Turbine honors spirit

By Andrea Horbinski
Staff Writer


Friday, November 10, 2006

One hundred thirty-two years ago this Monday five Norwegian men gathered in a home in Northfield and signed the Articles of Incorporation for the “St. Olaf School.” This Monday we gathered in a cornfield in St. Olaf College to celebrate their idea, its continued success, and our new wind turbine. I wish I had more to say about the Founders, but all I know about them I learned from the back of my program, read at the wind turbine ceremony. And as President Anderson ‘'74 rightly pointed out in his remarks at the turbine, our focus should not be on the past, but rather on our future as that past illuminates it.

Really, I went to the turbine ceremony expecting it to be a re-encapsulation of everything I love about St. Olaf College, and I was not disappointed. Doubtless someone from Macalester or Harvard would have laughed themselves silly to see us singing “Joyful, Joyful” as we clutched our whirling pinwheels at a ceremony officiated by people wearing beanies with propellers on them, but Harvard and Macalester can keep their rankings and their bragging rights anyway.

The only real question in my mind is whether the turbine dedication, with its bevy of wind jokes and Bob Dylan references, was or was not better than last year's composter dedication, when Pastor Benson said "sh-t" in his remarks and we sang a song about compost to the tune of "“Let It Snow."” On balance, what with the beanies and the turbine itself whirling overhead, I think this turbine dedication was slightly more Olaf-y.

In any case, the St.
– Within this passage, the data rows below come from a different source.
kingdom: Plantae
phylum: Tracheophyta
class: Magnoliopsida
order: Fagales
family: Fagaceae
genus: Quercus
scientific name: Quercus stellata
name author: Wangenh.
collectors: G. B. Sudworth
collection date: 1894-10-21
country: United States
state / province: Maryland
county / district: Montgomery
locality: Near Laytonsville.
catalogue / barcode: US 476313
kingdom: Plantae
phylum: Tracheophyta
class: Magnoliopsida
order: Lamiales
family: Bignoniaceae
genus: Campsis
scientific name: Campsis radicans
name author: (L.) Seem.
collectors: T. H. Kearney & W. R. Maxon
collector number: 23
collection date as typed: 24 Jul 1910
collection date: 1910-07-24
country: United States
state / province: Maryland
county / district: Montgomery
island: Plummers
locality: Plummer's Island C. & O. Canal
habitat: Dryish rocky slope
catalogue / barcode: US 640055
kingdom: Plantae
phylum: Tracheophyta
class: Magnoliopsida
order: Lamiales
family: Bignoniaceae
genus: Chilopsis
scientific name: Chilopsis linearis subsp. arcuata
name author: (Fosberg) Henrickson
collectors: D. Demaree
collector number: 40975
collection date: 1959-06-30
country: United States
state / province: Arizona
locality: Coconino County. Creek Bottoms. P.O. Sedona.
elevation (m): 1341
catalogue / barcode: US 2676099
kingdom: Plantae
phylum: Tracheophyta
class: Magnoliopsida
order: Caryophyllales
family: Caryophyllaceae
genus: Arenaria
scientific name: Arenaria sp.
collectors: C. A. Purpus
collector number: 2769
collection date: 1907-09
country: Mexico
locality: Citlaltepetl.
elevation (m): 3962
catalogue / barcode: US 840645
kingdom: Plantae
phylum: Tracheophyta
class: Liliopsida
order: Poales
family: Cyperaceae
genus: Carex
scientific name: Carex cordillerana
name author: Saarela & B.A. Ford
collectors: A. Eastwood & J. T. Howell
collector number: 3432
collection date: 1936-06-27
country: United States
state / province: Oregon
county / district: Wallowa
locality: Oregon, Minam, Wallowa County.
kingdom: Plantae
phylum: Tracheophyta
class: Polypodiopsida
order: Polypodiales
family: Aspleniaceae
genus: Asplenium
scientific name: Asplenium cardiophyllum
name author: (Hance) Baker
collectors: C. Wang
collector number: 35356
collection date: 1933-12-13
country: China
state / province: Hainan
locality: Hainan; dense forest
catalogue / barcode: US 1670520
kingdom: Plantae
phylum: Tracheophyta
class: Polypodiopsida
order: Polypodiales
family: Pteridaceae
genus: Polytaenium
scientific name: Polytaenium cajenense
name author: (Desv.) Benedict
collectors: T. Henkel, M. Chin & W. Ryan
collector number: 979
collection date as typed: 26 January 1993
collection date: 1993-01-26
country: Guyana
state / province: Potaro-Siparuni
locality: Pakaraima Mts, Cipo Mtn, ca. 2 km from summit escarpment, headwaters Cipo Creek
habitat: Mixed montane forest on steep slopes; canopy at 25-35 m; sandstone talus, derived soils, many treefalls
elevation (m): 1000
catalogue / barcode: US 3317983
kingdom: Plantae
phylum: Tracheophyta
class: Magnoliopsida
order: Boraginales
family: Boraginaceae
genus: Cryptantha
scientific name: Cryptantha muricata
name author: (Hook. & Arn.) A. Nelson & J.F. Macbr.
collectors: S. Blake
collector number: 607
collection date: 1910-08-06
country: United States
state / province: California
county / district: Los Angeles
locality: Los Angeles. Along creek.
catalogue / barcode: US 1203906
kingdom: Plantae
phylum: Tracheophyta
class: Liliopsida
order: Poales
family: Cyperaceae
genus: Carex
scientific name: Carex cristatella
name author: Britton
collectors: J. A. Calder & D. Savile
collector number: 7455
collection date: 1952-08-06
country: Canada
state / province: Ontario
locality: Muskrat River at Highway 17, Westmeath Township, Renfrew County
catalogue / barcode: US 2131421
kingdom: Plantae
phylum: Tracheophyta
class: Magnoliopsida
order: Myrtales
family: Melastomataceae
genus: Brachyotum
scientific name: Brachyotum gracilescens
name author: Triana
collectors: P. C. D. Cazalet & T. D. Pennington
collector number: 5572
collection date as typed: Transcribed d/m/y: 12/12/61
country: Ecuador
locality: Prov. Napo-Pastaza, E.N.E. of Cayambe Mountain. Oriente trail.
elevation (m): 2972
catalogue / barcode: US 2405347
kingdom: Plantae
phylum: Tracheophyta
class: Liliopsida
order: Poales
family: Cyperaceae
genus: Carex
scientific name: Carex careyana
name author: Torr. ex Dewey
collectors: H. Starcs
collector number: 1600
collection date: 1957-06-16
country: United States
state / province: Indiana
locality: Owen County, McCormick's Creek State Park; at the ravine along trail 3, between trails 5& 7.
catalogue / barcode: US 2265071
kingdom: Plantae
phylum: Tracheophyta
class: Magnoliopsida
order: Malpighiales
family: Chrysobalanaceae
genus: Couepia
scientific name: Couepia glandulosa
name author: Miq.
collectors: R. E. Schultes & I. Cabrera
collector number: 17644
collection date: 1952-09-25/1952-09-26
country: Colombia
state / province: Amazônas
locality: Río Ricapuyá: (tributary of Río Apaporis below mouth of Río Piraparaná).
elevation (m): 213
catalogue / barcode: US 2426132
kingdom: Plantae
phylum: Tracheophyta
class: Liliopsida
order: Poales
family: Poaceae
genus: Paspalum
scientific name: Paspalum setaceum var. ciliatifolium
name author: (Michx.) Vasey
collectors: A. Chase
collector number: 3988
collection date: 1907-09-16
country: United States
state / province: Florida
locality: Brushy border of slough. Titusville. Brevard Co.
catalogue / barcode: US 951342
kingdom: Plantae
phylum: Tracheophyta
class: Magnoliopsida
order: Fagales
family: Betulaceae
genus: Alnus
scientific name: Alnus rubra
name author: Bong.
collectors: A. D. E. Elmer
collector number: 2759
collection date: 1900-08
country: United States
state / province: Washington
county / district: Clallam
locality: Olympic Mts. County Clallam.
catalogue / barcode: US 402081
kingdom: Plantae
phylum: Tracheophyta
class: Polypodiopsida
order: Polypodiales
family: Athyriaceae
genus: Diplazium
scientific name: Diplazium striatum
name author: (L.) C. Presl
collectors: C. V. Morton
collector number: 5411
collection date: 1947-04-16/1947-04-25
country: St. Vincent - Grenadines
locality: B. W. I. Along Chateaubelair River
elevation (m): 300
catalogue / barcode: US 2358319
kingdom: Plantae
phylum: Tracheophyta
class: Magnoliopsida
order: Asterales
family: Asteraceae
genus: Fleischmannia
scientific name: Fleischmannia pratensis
Olaf spirit was clearly evident at both gatherings, more tangibly at the turbine dedication, when the wind twirled our pinwheels at an almost alarming rate – but, as the speakers took pains to remind us, wind is the spirit of God made palpable. It's not just the ritual singing of "Fram, Fram" (really, what does that song even mean anyway, and is there really anyone outside Ole Choir who can negotiate that octave drop in the chorus?), or Bon Appétit's traditional cookies and seasonal hot liquids. Nor is it even the spectacle of various college notables making profound comments leavened with corny puns.

Only at St. Olaf, I'm certain, do members of the community feel it necessary to take time out from the college's schedule not just to commemorate the beginnings of various environmental contraptions, but to dedicate them to the college's higher purpose, and, just a little, to rededicate the college itself at the same time.

The fact that we feel this need and act on it, I think, is the closest I can come to articulating what makes St. Olaf not just special (after all, everyone is special), but unique. Maybe there's another college where people are unembarrassed to sport propellerhead beanies around campus, but certainly St. Olaf is the only one where the dean, pastor and president of the college all did so proudly at the same time. And it's not just that they wore the beanies, it's that they, even as they did so, did not neglect to remind us to be humble, scholarly people and proponents of a new ecological revolution.

After more than three years here at St. Olaf, I still don't know that much about Norway other than the fact that they eat lutefisk there (or so they tell me). But I don't have to know anything about Norway today, really, to know that Norway 140-odd years ago must have been an interesting place to have given rise to people who could come halfway around the world and found a school that would become a college that, 132 years later, celebrated its founding by gathering in a cornfield to sing dedicatory hymns for a wind turbine. The fact that we have a wind turbine at all is notable in itself. Clearly the Founders started something good in 1874. Equally clearly, it's easier to watch it unfold, and to want to be a useful, contributing part of it than to spell it out in so many words. So what are we waiting for? Fram, fram, St. Olaf.

Opinions Editor Andrea Horbinski is a senior from Marlton, N.J. She majors in classics with a concentration in Japan studies.